Every year this magazine stages its Concepts of Tomorrow Conference, which was created to help up-and-coming restaurant concepts grow into powerhouse chains. Who doesn't want to own the next Chipotle or Panera Bread? But did you read about the trouble that's brewing at Starbucks? It points to the problems that can develop when a company gets big and forgets what brought it to the party.
Howard Schultz, the chairman of Starbucks, wrote a memo in February to company executives that was recently leaked to the press. The gist of his note was that the famed Starbucks' experience may be getting lost in the quest for growth. He expressed concern that dilution of the brand may make it more vulnerable to competition from other coffee shops and quick-service restaurants.
No doubt Schultz sees places like McDonald's, Burger King and Dunkin' Donuts in his rearview mirror. All three have staked a claim on the lucrative coffee market, and the world's largest coffee shop chain is feeling the heat. In fact, McDonald's "premium roast" coffee was deemed better and cheaper than what Starbucks offers, according to Consumer Reports' March issue.
Consumer Reports' taste testers sampled coffee (black, no additions) at all the chains mentioned above. It described Starbucks coffee as "strong, but burnt and bitter enough to make your eyes water instead of open." Ironically, the Starbucks coffee it described is not a product that has degraded as a result of the company's growth. You've been there since day one; Starbucks' coffee has always had that "burnt" characteristic. So, what's the problem?
In his memo, Schultz wrote the chain is "watering down" its brand by opening too many "sterile, cookie cutter" stores. In fact, the chain has grown from 1,000 units to 13,000 stores over the past decade. Decisions to make the company more efficient, including the introduction of automatic espresso machines, have undermined the customer experience and, in his words, removed some of the "romance" and "theater" from the brand.
"We desperately need to look into the mirror and realize it's time to get back to the core and make the changes necessary to evoke the heritage, the tradition and passion that we all have for the true Starbucks experience," wrote Schultz.
But at a stockholders meeting a few weeks back, Schultz confirmed the company's goal of opening 2,400 more stores this year, which would help it achieve its long-term goal of 40,000 units worldwide.
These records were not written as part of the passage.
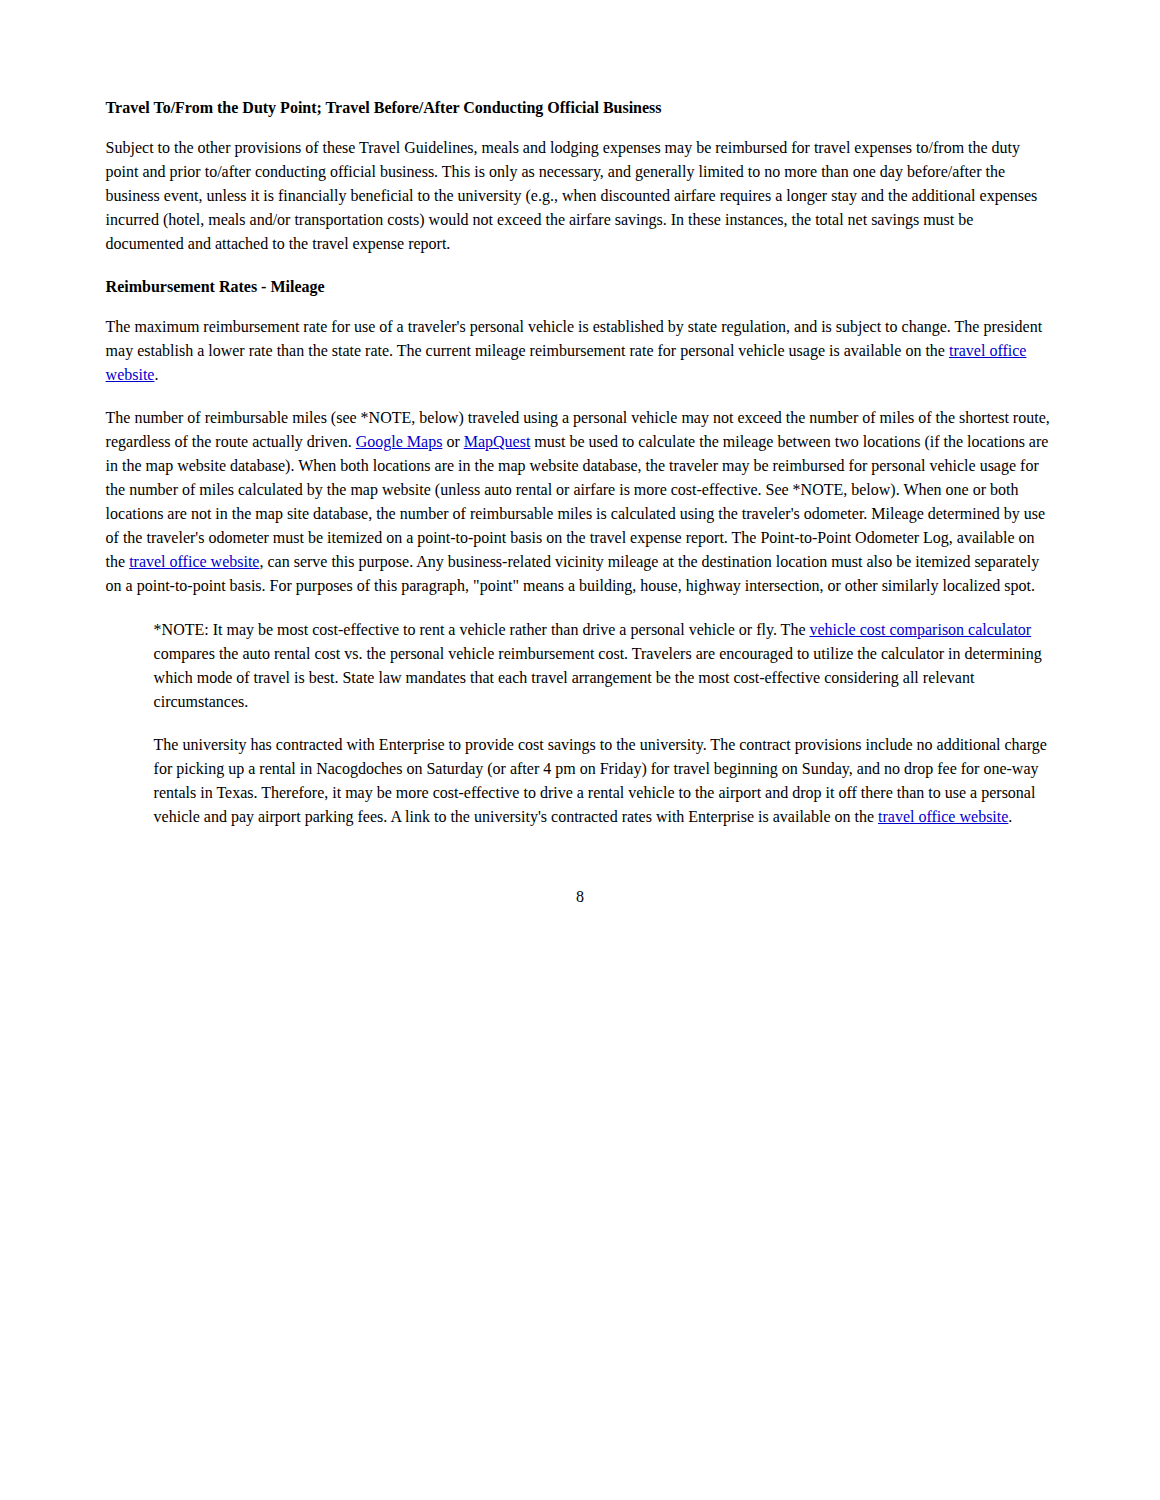Travel To/From the Duty Point; Travel Before/After Conducting Official Business
Subject to the other provisions of these Travel Guidelines, meals and lodging expenses may be reimbursed for travel expenses to/from the duty point and prior to/after conducting official business. This is only as necessary, and generally limited to no more than one day before/after the business event, unless it is financially beneficial to the university (e.g., when discounted airfare requires a longer stay and the additional expenses incurred (hotel, meals and/or transportation costs) would not exceed the airfare savings. In these instances, the total net savings must be documented and attached to the travel expense report.
Reimbursement Rates - Mileage
The maximum reimbursement rate for use of a traveler's personal vehicle is established by state regulation, and is subject to change. The president may establish a lower rate than the state rate. The current mileage reimbursement rate for personal vehicle usage is available on the travel office website.
The number of reimbursable miles (see *NOTE, below) traveled using a personal vehicle may not exceed the number of miles of the shortest route, regardless of the route actually driven. Google Maps or MapQuest must be used to calculate the mileage between two locations (if the locations are in the map website database). When both locations are in the map website database, the traveler may be reimbursed for personal vehicle usage for the number of miles calculated by the map website (unless auto rental or airfare is more cost-effective. See *NOTE, below). When one or both locations are not in the map site database, the number of reimbursable miles is calculated using the traveler's odometer. Mileage determined by use of the traveler's odometer must be itemized on a point-to-point basis on the travel expense report. The Point-to-Point Odometer Log, available on the travel office website, can serve this purpose. Any business-related vicinity mileage at the destination location must also be itemized separately on a point-to-point basis. For purposes of this paragraph, "point" means a building, house, highway intersection, or other similarly localized spot.
*NOTE: It may be most cost-effective to rent a vehicle rather than drive a personal vehicle or fly. The vehicle cost comparison calculator compares the auto rental cost vs. the personal vehicle reimbursement cost. Travelers are encouraged to utilize the calculator in determining which mode of travel is best. State law mandates that each travel arrangement be the most cost-effective considering all relevant circumstances.
The university has contracted with Enterprise to provide cost savings to the university. The contract provisions include no additional charge for picking up a rental in Nacogdoches on Saturday (or after 4 pm on Friday) for travel beginning on Sunday, and no drop fee for one-way rentals in Texas. Therefore, it may be more cost-effective to drive a rental vehicle to the airport and drop it off there than to use a personal vehicle and pay airport parking fees. A link to the university's contracted rates with Enterprise is available on the travel office website.
8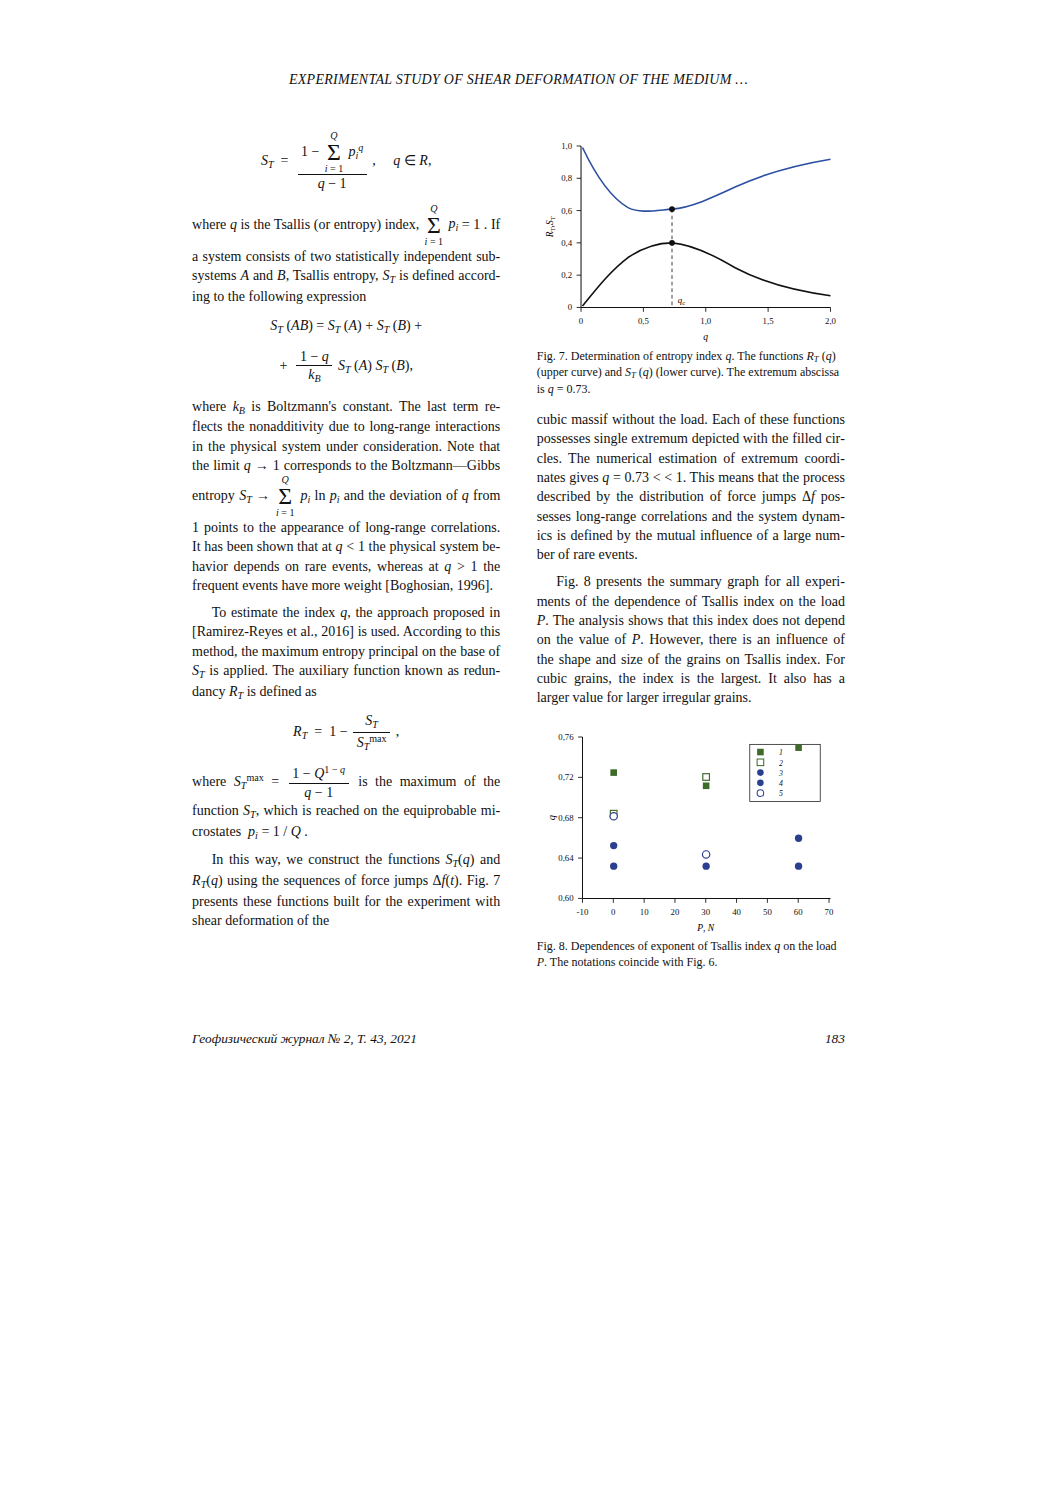EXPERIMENTAL STUDY OF SHEAR DEFORMATION OF THE MEDIUM …
ST = 1 − Q Σ i = 1 piq q − 1 , q ∈ R,
where q is the Tsallis (or entropy) index, Q Σ i = 1 pi = 1 . If a system consists of two statistically independent subsystems A and B, Tsallis entropy, ST is defined according to the following expression
ST (AB) = ST (A) + ST (B) +
+ 1 − q kB ST (A) ST (B),
where kB is Boltzmann's constant. The last term reflects the nonadditivity due to long-range interactions in the physical system under consideration. Note that the limit q → 1 corresponds to the Boltzmann—Gibbs entropy ST → Q Σ i = 1 pi ln pi and the deviation of q from 1 points to the appearance of long-range correlations. It has been shown that at q < 1 the physical system behavior depends on rare events, whereas at q > 1 the frequent events have more weight [Boghosian, 1996].
To estimate the index q, the approach proposed in [Ramirez-Reyes et al., 2016] is used. According to this method, the maximum entropy principal on the base of ST is applied. The auxiliary function known as redundancy RT is defined as
RT = 1 − ST STmax ,
where STmax = 1 − Q1 − q q − 1 is the maximum of the function ST, which is reached on the equiprobable microstates pi = 1 / Q .
In this way, we construct the functions ST(q) and RT(q) using the sequences of force jumps Δf(t). Fig. 7 presents these functions built for the experiment with shear deformation of the
0 0,2 0,4 0,6 0,8 1,0 0 0,5 1,0 1,5 2,0 q RT,ST qc
Fig. 7. Determination of entropy index q. The functions RT (q) (upper curve) and ST (q) (lower curve). The extremum abscissa is q = 0.73.
cubic massif without the load. Each of these functions possesses single extremum depicted with the filled circles. The numerical estimation of extremum coordinates gives q = 0.73 < < 1. This means that the process described by the distribution of force jumps Δf possesses long-range correlations and the system dynamics is defined by the mutual influence of a large number of rare events.
Fig. 8 presents the summary graph for all experiments of the dependence of Tsallis index on the load P. The analysis shows that this index does not depend on the value of P. However, there is an influence of the shape and size of the grains on Tsallis index. For cubic grains, the index is the largest. It also has a larger value for larger irregular grains.
0,60 0,64 0,68 0,72 0,76 -10 0 10 20 30 40 50 60 70 P, N q 1 2 3 4 5
Fig. 8. Dependences of exponent of Tsallis index q on the load P. The notations coincide with Fig. 6.
Геофизический журнал № 2, Т. 43, 2021
183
This announcement followed on the heels of reports that Starbucks' stock price has slid more than nine percent over the last year.
And that's the problem with growth and satisfying accountants and stockholders. The desire to grow the top line is often in direct conflict with the desires of customers.
So, take a look at your brand and ask yourself if the decisions you're making today are to please your banker or the customers who made you successful. Make your customers happy first. If you can do that, your banker will be happy later.